Tull in the studio meetings talks candidly about what’s wrong with Legendary at Warner Bros. “How there’s a conflict of culture,” says one source. “Both cultures haven’t meshed,” echoes another. “And that it’s probably mutual.” That’s now further complicated by recent developments, with Robinov who had tension with Tull out at the movie studio, and former Warner Bros Television chief Bruce Rosenblum who was settled out by new Warner Bros boss Kevin Tsujihara now in at Legendary. Of course, Tull’s Legendary and Warner Bros have been in a 7-year film co-financing, co-production, and distribution relationship that ends this year.
Tull for awhile had a ‘get along, go along’ relationship with Warner Bros. Legendary usually had a 50% stake in the pictures it co-financed, and sometimes 33%. But a problem developed over the terms for The Dark Knight Rises. Legendary was in for 50% of the first 2 installments of Christopher Nolan’s Batman trilogy, but then Warner Bros Pictures Group president Robinov limited Tull’s company to only a 25% stake in TDKR rather than give away a big piece of the profits which were huge. Tull wasn’t a happy camper and made it widely known.

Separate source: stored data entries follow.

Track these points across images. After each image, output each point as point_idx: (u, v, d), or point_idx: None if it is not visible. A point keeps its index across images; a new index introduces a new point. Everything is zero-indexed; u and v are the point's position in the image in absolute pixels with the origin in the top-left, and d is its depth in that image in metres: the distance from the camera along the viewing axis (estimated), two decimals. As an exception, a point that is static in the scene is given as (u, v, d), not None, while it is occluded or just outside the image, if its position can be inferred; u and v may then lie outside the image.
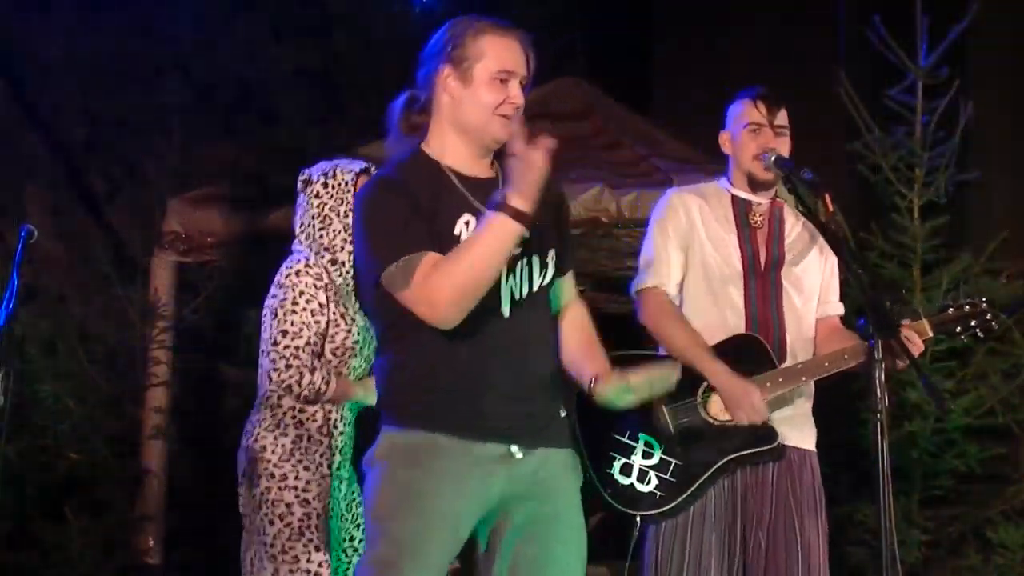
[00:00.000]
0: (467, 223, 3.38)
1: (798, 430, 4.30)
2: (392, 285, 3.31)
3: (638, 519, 4.15)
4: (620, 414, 3.89)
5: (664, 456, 4.14)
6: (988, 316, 4.39)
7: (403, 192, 3.36)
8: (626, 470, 4.14)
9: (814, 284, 4.42)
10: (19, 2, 8.26)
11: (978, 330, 4.40)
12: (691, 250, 4.32)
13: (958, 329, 4.39)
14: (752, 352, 4.22)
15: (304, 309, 4.34)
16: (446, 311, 3.27)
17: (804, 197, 4.08)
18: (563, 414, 3.53)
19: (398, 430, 3.40)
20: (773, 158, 4.18)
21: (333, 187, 4.52)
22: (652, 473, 4.13)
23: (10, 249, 4.77)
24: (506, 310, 3.41)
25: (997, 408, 6.38)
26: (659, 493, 4.12)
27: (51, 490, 6.86)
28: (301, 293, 4.36)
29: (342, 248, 4.48)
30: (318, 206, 4.51)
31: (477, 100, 3.40)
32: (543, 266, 3.49)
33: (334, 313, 4.41)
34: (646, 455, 4.14)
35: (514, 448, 3.39)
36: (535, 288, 3.47)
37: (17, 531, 6.71)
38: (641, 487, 4.12)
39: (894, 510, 3.56)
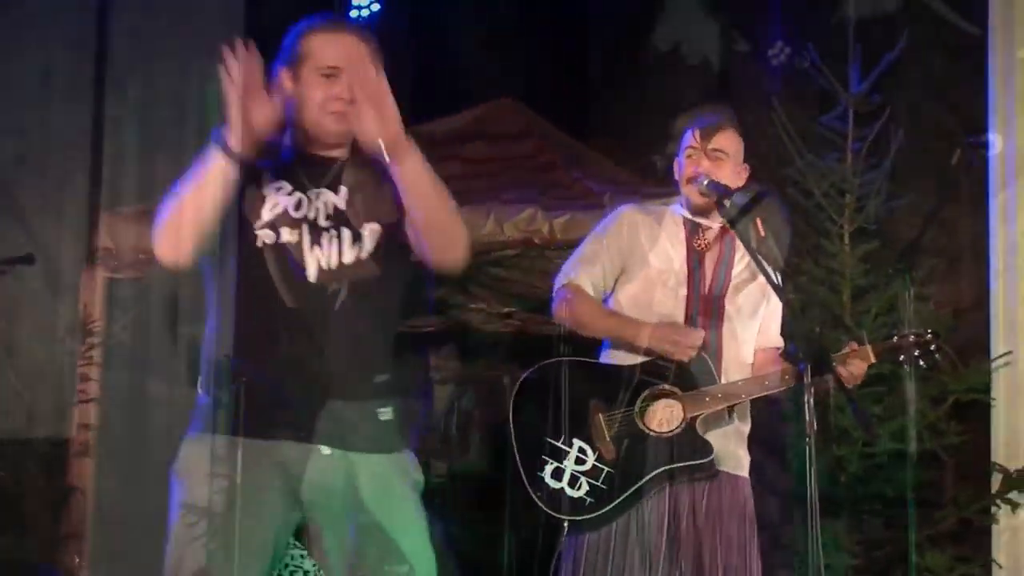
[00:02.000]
0: (278, 188, 3.39)
1: (732, 456, 4.29)
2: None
3: (565, 526, 4.14)
4: (555, 419, 3.91)
5: (597, 463, 4.13)
6: (933, 348, 4.31)
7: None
8: (557, 474, 4.13)
9: (756, 313, 4.42)
10: (-49, 13, 8.17)
11: (921, 361, 4.31)
12: (632, 267, 4.31)
13: (901, 358, 4.32)
14: (695, 366, 4.21)
15: None
16: (159, 249, 3.33)
17: (736, 222, 4.10)
18: (385, 417, 3.37)
19: (190, 434, 3.26)
20: (706, 182, 4.17)
21: None
22: (584, 479, 4.12)
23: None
24: (312, 273, 3.31)
25: (924, 434, 6.43)
26: (589, 499, 4.11)
27: (-24, 507, 6.79)
28: None
29: None
30: None
31: (304, 98, 3.43)
32: (356, 237, 3.38)
33: None
34: (579, 461, 4.14)
35: (323, 448, 3.27)
36: (346, 260, 3.35)
37: (-60, 548, 6.63)
38: (571, 492, 4.12)
39: (821, 534, 3.58)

Still, after his sitdown with media on June 18th, Tull had kind words for Tsujihara. “Kevin is a very smart guy, a straight shooter. From my perspective, whether we’re with them or not, Warner Bros has a brighter future under his leadership.” Two days later, I scooped the news that Robinov’s attorney Skip Brittenham officially notified Warner Bros that it is in breach of the movie mogul’s contract, and he wants to negotiate his exit.
Meanwhile, Tull still has several films coming out with Warner Bros including this summer’s Pacific Rim (75% Legendary financed) and this October’s The Seventh Son (100% financed) and 2014’s Godzilla (75% financed). Then there’s the surprising success of Tull’s solely financed passion project, the Jackie Robinson biopic 42, in no small way due to the prowess of marketing czarina Sue Kroll. Her promotion to co-running Warner Bros Pictures with poduction czar Greg Silverman might make a difference.
But if a deal isn’t made, Warner Bros will rely more on its straight financing partner Village Roadshow which recently was refinanced with more than $1B. Or the studio could take on a slate deal, like the Dune one at Fox for 25% of every pic to level out the volatility for Warner Bros and a distribution fee on top of that. “They’re publicly in the market for that — and Thomas know that,” says a source. Or Warner Bros could adopt the Disney model and not take on any additional partnerships so the studio holds all the risk but keeps all the upside. But that would “require a bigger philosophical conversation”, I’m told.
Meanwhile Tull and Legendary have a big media event planned at the start of Comic-Con next month.